I think there's a big difference between "psychopaths" and rough, aggressive, tough players.
Okay, the Messiers and Stevens crossed the line once in a while with the elbows and late-hits, but otherwise I never had a problem with those kinds of players. They were 95% clean, high-skilled players who played with an edge. (They also didn't run away from physical encounters.)
When I was a kid in the 80s/90s, I did not enjoy the rough stuff much -- the staged fights, and the goonery, I thought was ridiculous. The League did the right (and inevitable) thing in getting rid of that. I'm talking about the bench-clearing brawls, late hits after the whistle, scrums every single time after the whistle delaying the game, goons who only play 4 minutes a game with no intention of playing hockey, players starting fights with 30 seconds left in 7 - 1 games, players injuring other players seemingly by coach's orders (Bobby Clarke, Kypreos) etc. Those kind of playground antics I always found unsportsmanlike and stupid, and I don't miss it.
But I do miss more tough stuff.
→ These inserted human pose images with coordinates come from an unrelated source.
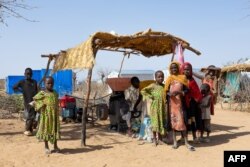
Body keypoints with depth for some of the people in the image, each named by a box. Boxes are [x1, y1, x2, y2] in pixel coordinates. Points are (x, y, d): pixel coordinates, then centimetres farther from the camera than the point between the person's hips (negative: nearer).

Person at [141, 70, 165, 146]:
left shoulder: (164, 86, 8)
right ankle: (155, 139, 11)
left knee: (162, 122, 9)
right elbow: (143, 91, -8)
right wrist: (150, 96, -11)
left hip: (162, 106, 4)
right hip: (155, 106, -4)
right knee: (155, 122, 0)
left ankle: (160, 138, 21)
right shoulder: (153, 86, -5)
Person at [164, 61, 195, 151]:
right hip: (172, 102, 1)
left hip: (180, 101, -1)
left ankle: (186, 142, -1)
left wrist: (179, 92, -17)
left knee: (182, 121, -5)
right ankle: (174, 141, 10)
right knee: (173, 120, 3)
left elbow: (186, 90, 3)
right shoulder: (169, 79, 7)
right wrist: (169, 94, -17)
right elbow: (166, 91, 5)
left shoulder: (182, 77, 7)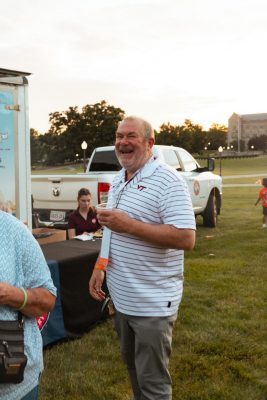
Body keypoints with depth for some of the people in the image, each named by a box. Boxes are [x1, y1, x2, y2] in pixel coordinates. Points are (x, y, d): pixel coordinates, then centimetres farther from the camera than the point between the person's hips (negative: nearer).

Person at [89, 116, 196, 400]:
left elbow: (186, 238, -25)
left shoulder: (167, 181, -17)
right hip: (121, 297, 8)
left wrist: (129, 225, -26)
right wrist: (100, 265, 8)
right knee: (132, 363, 24)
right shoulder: (118, 180, 9)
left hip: (152, 303, -8)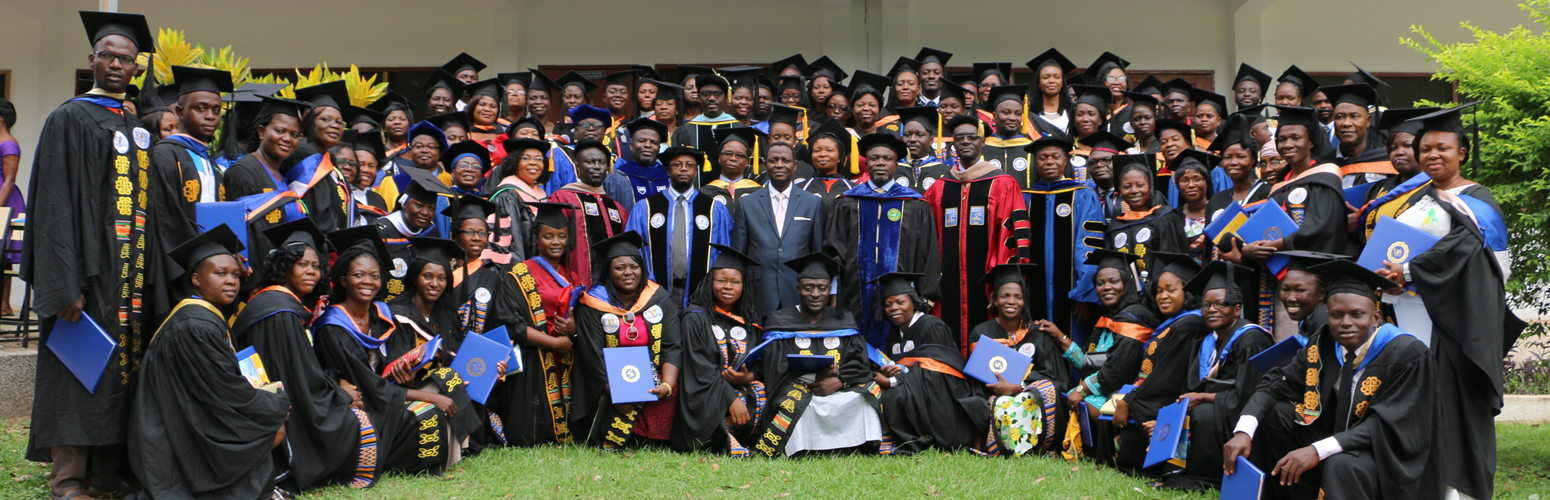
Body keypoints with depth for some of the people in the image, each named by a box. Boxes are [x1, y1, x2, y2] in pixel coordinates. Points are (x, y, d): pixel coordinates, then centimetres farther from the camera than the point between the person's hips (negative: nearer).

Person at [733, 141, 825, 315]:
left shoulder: (814, 203, 7)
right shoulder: (747, 203, 7)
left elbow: (819, 252, 9)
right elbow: (738, 254, 9)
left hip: (799, 295, 0)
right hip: (760, 297, 0)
I remember a great moment in the 1990 Cup Finals when Craig MacTavish and a frustrated Cam Neely, for example, were jostling for position in front of the Oilers' net, and they spontaneously dropped the gloves and had a brief 'rasslin' match. There was nothing dirty, no injury, no sticks, no pre-planned fighting, no psychopathology. Just two good players boiling over and not wanting to give an inch. Or, to use a more famous and full-on example, the epic Iginla vs. Lecavalier fight in the 2004 Finals. That was awesome!
I just don't see that stuff happening anymore, or at least very rarely.
EDIT: So, something's lost but something's gained. Still, I can envision where, in 20 years, the hockey warm-up is going to be like the NBA where all the players on different teams are chatting about their kids and mutually back-slapping each other right before the puck drops for game seven.